Le modèle fonctionne. Chaque semaine, 20000 lecteurs viennent découvrir les sujets de Ciper. Les livres publiés par le petit organe de presse s’arrachent. Le dernier, sur Karadima, un prêtre pédophile, vient d’être réédité. Pour Mónica González, c’est une satisfaction. Mais elle ne court pas après la gloire. “Ici, même si les papiers sont signés, on ne fait pas de bataille d’ego.”
S’arrêter, elle n’y pense pas. Ralentir, peut-être un peu quand même. En marge de son activité à Ciper, elle forme aussi des journalistes sud-américains au travail d’enquête. “Finalement, je dois à la dictature d’être journaliste”, sourit-elle en allumant une nouvelle cigarette.
Elle jette un coup d’œil sur une cage à oiseau posé sur son bureau.
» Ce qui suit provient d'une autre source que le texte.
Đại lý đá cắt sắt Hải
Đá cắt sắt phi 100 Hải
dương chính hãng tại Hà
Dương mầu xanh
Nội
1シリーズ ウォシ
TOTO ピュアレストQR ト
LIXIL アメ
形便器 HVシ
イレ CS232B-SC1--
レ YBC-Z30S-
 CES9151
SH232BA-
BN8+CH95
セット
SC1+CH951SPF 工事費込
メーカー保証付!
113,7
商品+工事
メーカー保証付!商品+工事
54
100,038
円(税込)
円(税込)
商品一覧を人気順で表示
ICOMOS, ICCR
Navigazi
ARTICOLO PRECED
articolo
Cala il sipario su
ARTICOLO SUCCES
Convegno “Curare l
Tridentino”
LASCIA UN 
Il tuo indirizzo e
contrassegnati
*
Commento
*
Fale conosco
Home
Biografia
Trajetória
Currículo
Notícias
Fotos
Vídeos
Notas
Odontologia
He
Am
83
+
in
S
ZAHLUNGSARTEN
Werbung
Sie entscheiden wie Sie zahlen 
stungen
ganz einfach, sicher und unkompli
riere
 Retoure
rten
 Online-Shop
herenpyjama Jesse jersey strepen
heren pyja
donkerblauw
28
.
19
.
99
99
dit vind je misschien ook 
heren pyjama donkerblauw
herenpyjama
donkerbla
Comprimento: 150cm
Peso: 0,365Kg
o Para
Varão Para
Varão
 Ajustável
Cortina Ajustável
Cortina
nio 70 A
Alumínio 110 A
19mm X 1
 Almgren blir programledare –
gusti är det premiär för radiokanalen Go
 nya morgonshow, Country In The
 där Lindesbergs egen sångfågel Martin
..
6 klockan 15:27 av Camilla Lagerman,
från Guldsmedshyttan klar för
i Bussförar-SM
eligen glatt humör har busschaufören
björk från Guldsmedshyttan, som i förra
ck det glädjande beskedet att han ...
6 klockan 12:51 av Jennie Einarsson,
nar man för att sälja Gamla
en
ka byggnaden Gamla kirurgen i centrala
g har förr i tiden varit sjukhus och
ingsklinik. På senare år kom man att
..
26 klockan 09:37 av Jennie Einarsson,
A l’intérieur, une figurine représentant Pinochet est enfermée. La cage est verrouillée par un cadenas. “C’est un cadeau que l’on m’a fait pour que je puisse, moi, l’enfermer.” Le bonhomme en tenue militaire fait face au mur. Il a tout de même était bougé en 2011 : à chaque manifestation étudiante, Mónica González mettait la cage prêt de la fenêtre : “Pour que Pinochet voit que, malgré tout ce qu’il a fait, ça ne s’arrête pas.” Elle le prouve au quotidien.